In the case of Chinese parents, a son or daughter-in-law with beauty and high stature is a bragging commodity, allowing their insatiable appetite for “comparations” to perpetuate. And this is a defining characteristic of Chinese culture in that their perception of value is always “relative” to what others in their Guanxi network have. 

Chinese parents traditionally value education as the noblest pursuit, with doctors and lawyers at the pinnacle of personal accomplishment.

This feature of Chinese culture extends to customers asking for lower prices and employees asking for raises and promotions where it may become difficult to explain the elevation of one versus another.

Chinese pragmatism

She was my dreamgirl and checked all the boxes for someone I could marry.

She spoke English, and I am fluent in Mandarin Chinese, so what challenges remain given my infatuation with everything I perceived about her?

They say opposites attract, which was undoubtedly the case, but can opposites live happily ever after?

After ten years of marriage, I cannot answer with an emphatic “YES,” but rather a caveat for cross-cultural relations that it depends. It depends on your capacity to reimagine what is “right” within the context of what is essential.

We drove about four hours north of Atlanta during our first road trip together as a couple. The occasion was a reunion with a friend visiting from Pasadena, a classmate from a Cal Tech physics summer camp I hadn’t seen in over 20 years. We agreed to meet at a restaurant for lunch at a specific time and assumed we’d recognize each other.

Accustomed to never being late and accounting for extra time in case the restaurant was difficult to find, we arrived 30 minutes early. I suggested we wait outside the restaurant, but she refused. I indicated that waiting outside would be more comfortable than staying in the car. Still, she doubled down on all the embarrassing reasons for having to wait and her disgust with my attitude toward putting us in that position.

A willingness to “lose Face” indicates lower status, and not understanding its importance is humiliating.

I was bewildered and ultimately retrieved her from the car after my friend arrived with her family at the restaurant. I salvaged a potentially embarrassing situation, but it was a sign of things to come, all of which required my total devotion to reconcile.

Our first fight and near breakup is a microcosm of our cultural differences and their ramifications. Arriving early is a “loss of Face.” A willingness to “lose Face” indicates lower status, and not understanding its importance is humiliating.

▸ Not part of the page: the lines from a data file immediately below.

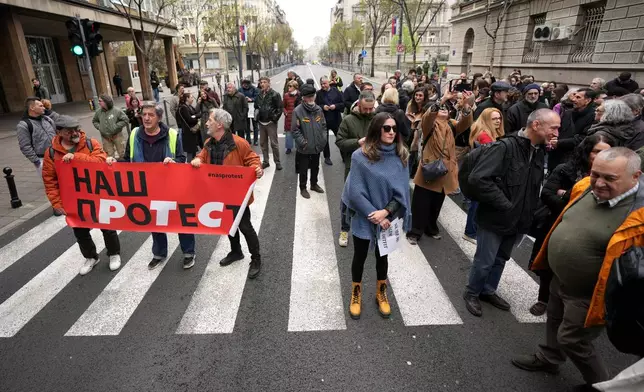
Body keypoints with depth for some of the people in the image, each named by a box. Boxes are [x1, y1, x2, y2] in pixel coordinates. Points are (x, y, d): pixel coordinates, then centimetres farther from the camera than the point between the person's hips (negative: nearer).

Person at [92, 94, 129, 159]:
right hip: (105, 137, 3)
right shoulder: (98, 112, -2)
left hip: (117, 135, -3)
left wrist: (116, 126, -14)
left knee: (122, 154, 7)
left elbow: (125, 120, -11)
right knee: (109, 155, 11)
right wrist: (99, 127, -3)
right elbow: (94, 121, 15)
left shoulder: (116, 111, -13)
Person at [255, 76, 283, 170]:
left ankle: (277, 162, 8)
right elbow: (256, 106, 23)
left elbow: (280, 108, -11)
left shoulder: (275, 94, -9)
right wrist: (256, 114, 8)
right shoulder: (259, 95, 9)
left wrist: (275, 118, -12)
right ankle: (266, 161, 23)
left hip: (271, 123, -6)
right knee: (263, 143, 11)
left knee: (274, 143, -2)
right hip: (261, 123, 6)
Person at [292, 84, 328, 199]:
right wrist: (303, 142, -18)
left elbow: (324, 126, 11)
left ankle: (314, 184, 40)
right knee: (304, 169, 9)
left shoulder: (318, 109, 2)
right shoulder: (298, 111, -14)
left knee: (315, 167, 20)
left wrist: (324, 139, -1)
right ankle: (303, 188, 25)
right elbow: (295, 130, -13)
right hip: (304, 147, -5)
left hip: (317, 146, 5)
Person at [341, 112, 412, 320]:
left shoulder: (401, 156, -6)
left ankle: (381, 293, 43)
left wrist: (386, 212, -18)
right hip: (364, 217, -3)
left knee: (382, 255, 20)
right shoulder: (360, 156, -17)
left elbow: (402, 190, -6)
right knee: (360, 256, 14)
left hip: (388, 218, 3)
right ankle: (356, 295, 38)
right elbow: (355, 192, -18)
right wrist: (374, 215, -18)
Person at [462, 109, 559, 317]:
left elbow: (537, 186, 15)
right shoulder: (504, 147, -22)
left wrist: (529, 213, 3)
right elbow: (477, 178, -29)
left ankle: (488, 291, 41)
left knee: (501, 260, 21)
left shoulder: (539, 152, 4)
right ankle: (472, 293, 29)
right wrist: (503, 205, -23)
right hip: (494, 219, -7)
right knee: (484, 261, 6)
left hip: (516, 220, 8)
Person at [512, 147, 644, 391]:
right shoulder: (586, 188, -8)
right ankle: (547, 359, 50)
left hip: (589, 294, -7)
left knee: (571, 340, 11)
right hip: (560, 279, 7)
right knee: (555, 320, 26)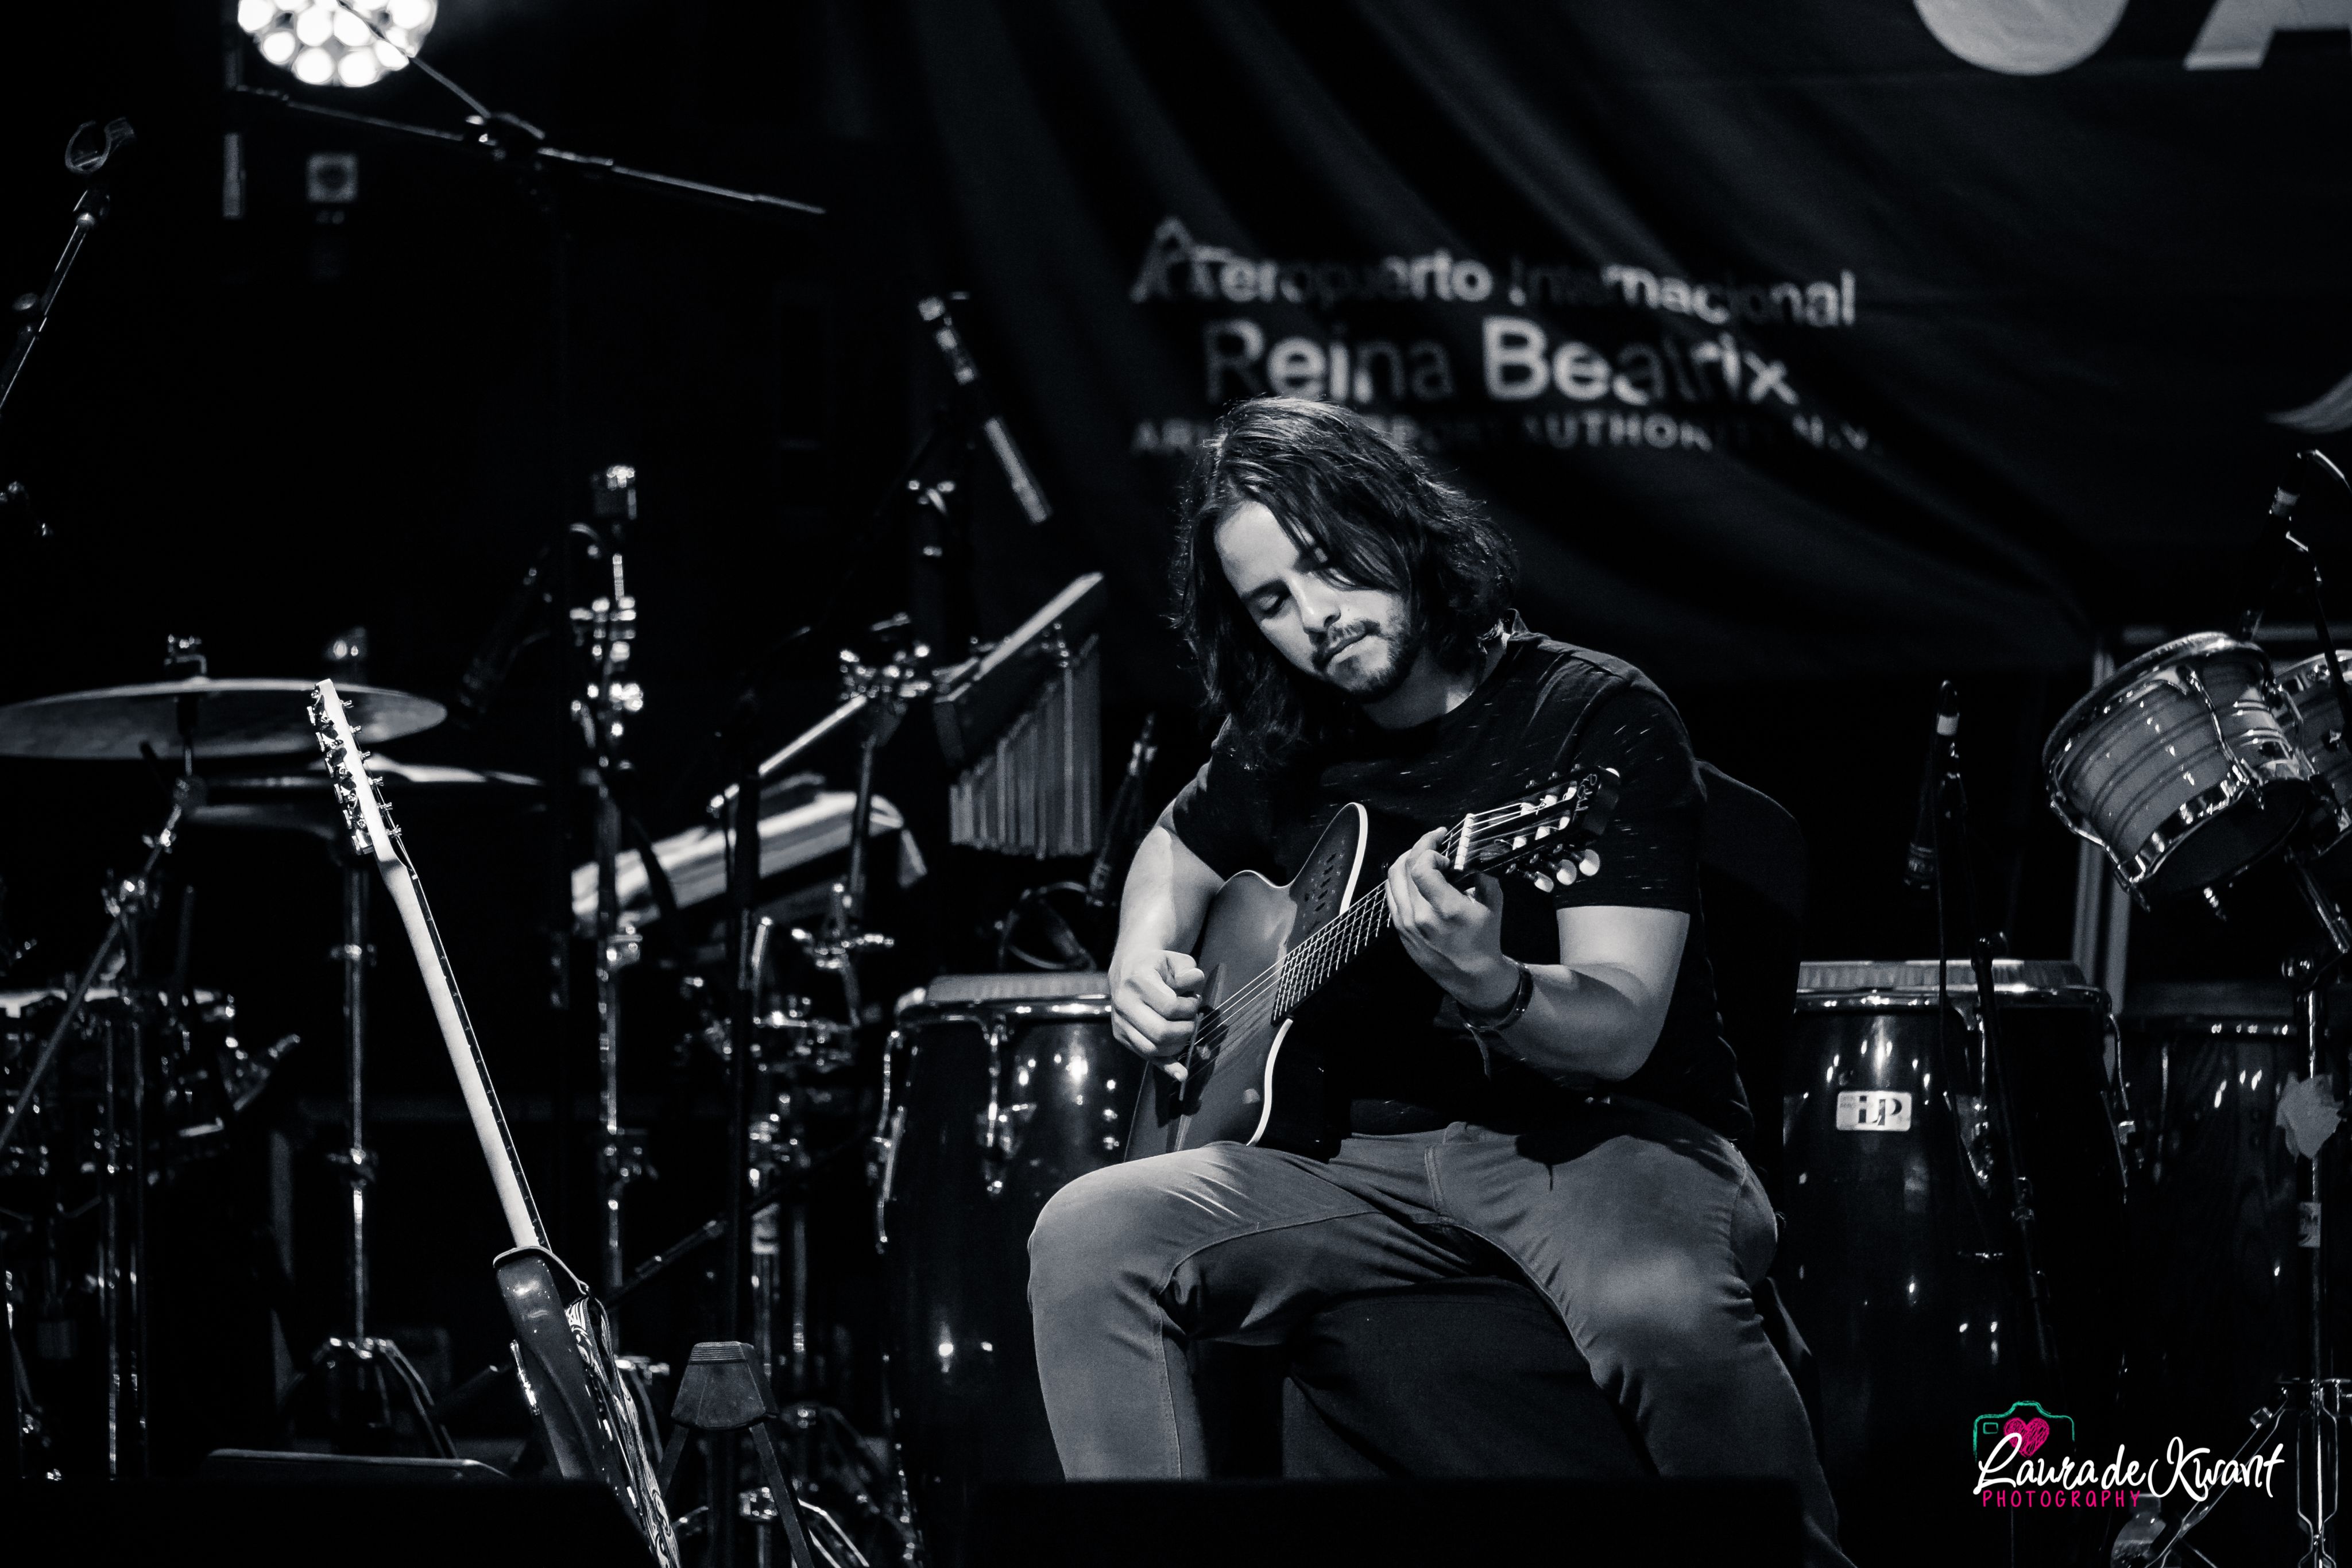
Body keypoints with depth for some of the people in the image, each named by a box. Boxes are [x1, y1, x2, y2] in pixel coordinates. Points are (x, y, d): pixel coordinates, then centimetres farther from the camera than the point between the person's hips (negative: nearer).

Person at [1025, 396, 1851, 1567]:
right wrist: (1147, 959, 10)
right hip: (1377, 1151, 6)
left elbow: (1621, 1030, -18)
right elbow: (1178, 850, 34)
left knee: (1665, 1312, -40)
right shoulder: (1285, 745, 9)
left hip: (1603, 1136, -5)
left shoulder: (1598, 716, -9)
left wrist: (1482, 985, -40)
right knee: (1090, 1238, -19)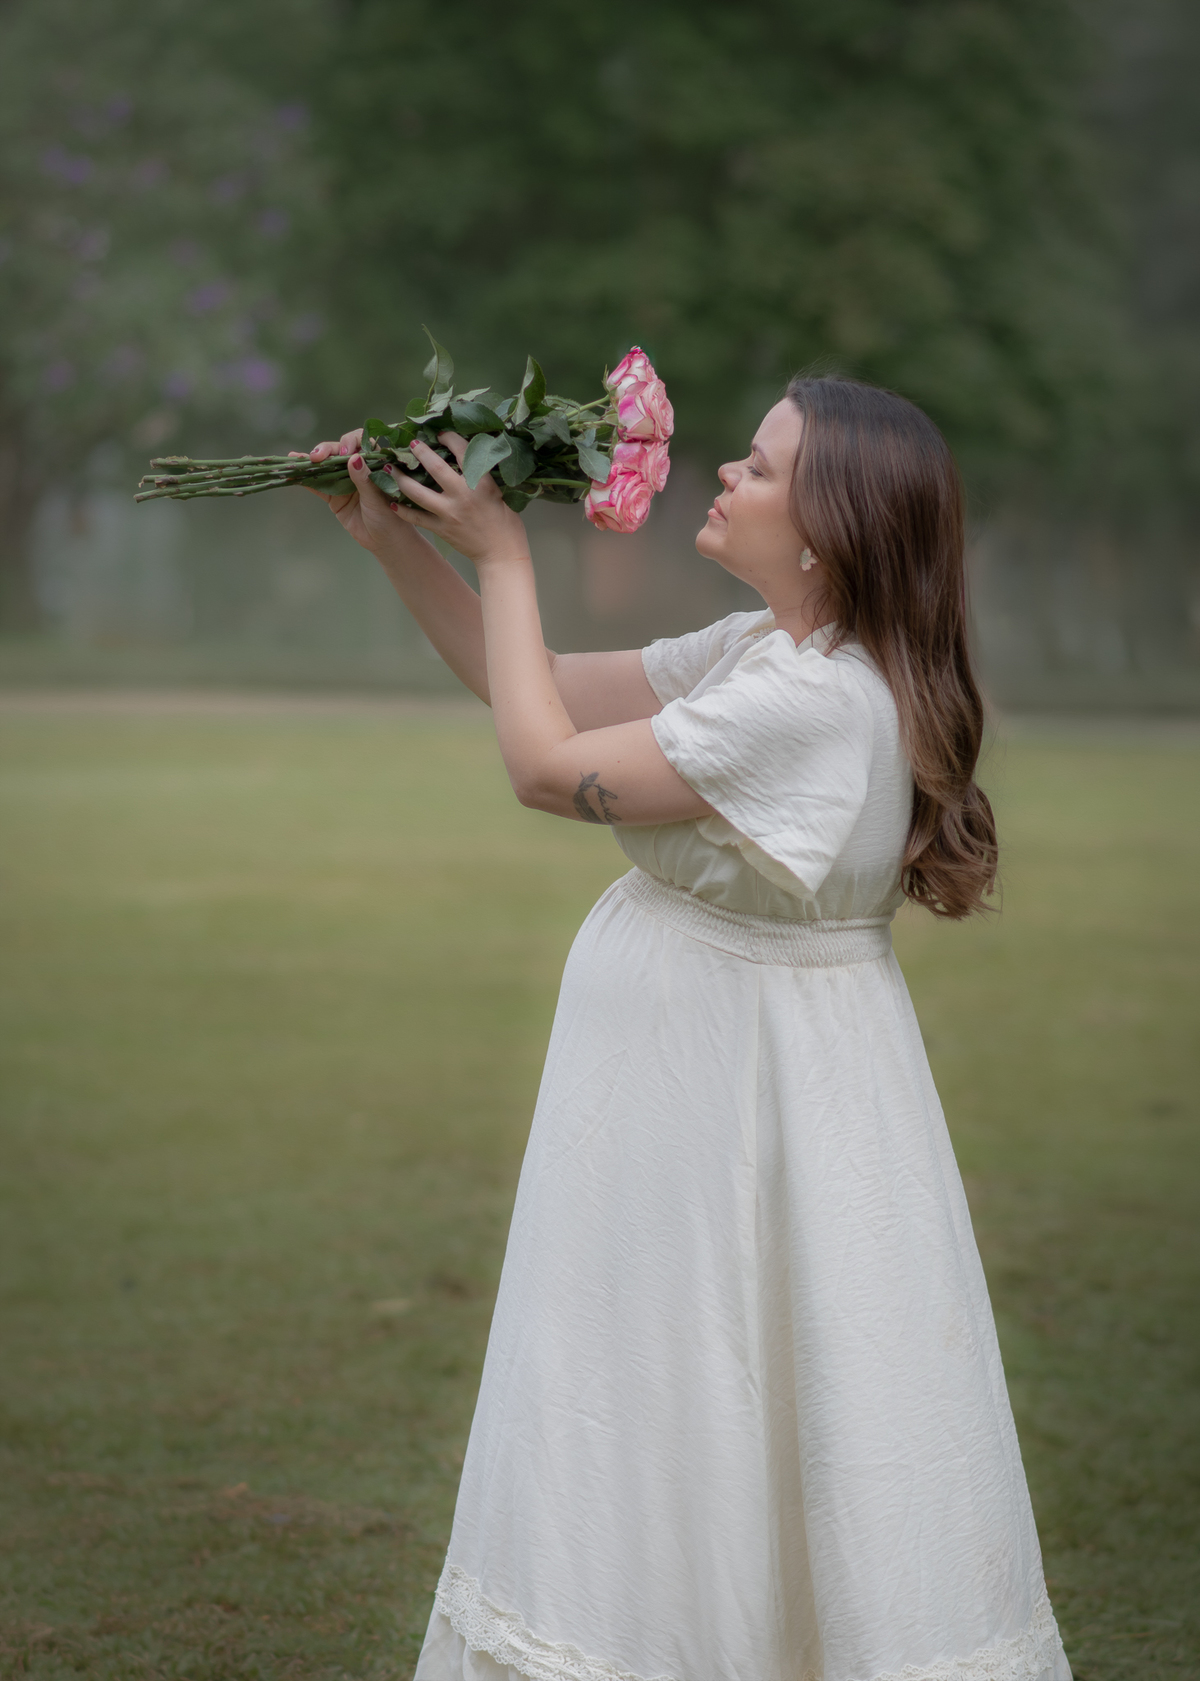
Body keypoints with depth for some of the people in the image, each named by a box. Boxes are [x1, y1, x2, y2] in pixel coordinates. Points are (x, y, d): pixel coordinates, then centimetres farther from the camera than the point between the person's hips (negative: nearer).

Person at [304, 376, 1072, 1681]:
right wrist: (397, 543, 8)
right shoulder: (758, 654, 6)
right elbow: (541, 694, 14)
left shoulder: (817, 703, -25)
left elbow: (545, 766, -19)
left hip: (742, 1104, -9)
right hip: (696, 1080, 9)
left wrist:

But the perceived disadvantages of arriving early to a meeting also reflect Chinese pragmatism, in which decisions are based on an internal calculation of 利益 Lìyì, which is the perceived personal benefit(s) of deepening Guanxi. My then-girlfriend felt there were zero benefits to arriving early for this reunion, so she reacted accordingly.

And since I didn’t understand the cultural context of her objections, our disagreement quickly escalated, teaching me an important lesson regarding the value of empathy in choosing an alternative way to say the same thing. Successful communication is predicated on accounting for the Face or Mianzi of all parties and articulating it to improve your Chinese counterpart’s perceived Liyi benefit.